» DO THIS
Reproduce the text of every item below word for word and in order, omitting the pictures.

» SUPPLIED MATERIAL
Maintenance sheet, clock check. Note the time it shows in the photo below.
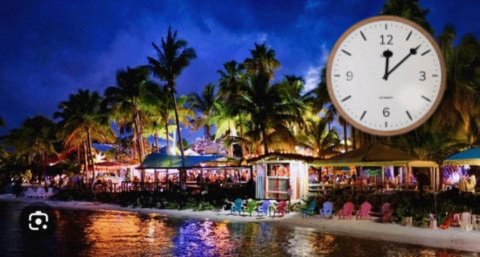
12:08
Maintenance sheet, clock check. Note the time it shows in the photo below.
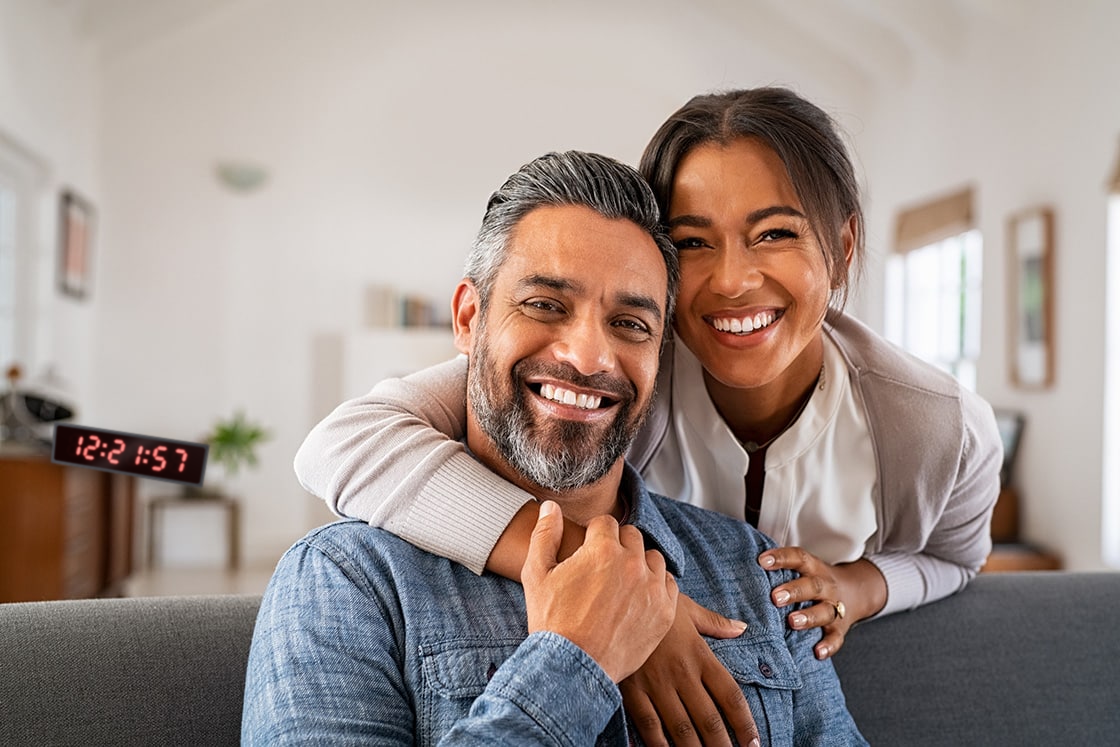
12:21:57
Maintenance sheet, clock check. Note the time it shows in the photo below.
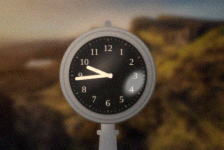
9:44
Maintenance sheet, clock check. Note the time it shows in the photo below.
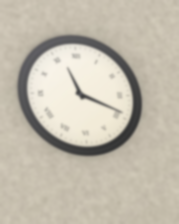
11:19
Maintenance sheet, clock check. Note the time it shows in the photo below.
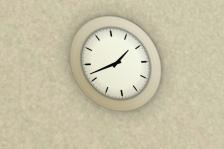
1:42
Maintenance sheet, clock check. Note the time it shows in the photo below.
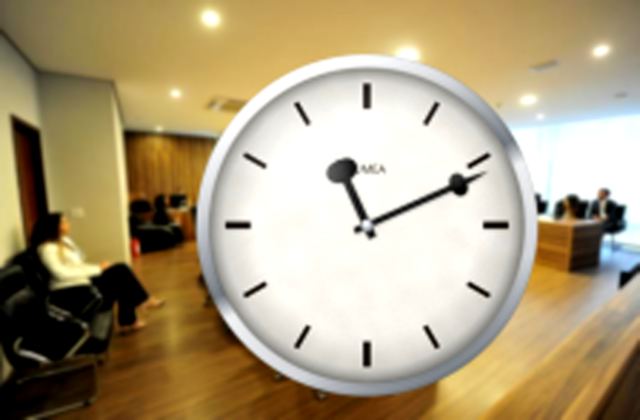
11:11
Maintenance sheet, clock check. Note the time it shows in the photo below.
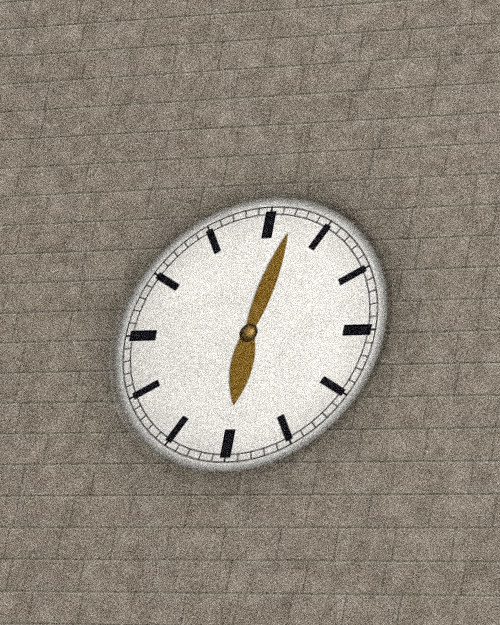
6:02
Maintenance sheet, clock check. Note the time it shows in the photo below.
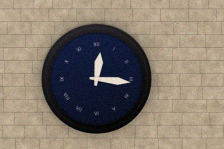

» RESULT OF THE EXERCISE
Maintenance sheet, clock check. Note the time it shows in the photo below.
12:08
Maintenance sheet, clock check. Note the time it shows in the photo below.
12:21:57
Maintenance sheet, clock check. Note the time it shows in the photo below.
9:44
Maintenance sheet, clock check. Note the time it shows in the photo below.
11:19
Maintenance sheet, clock check. Note the time it shows in the photo below.
1:42
Maintenance sheet, clock check. Note the time it shows in the photo below.
11:11
Maintenance sheet, clock check. Note the time it shows in the photo below.
6:02
Maintenance sheet, clock check. Note the time it shows in the photo below.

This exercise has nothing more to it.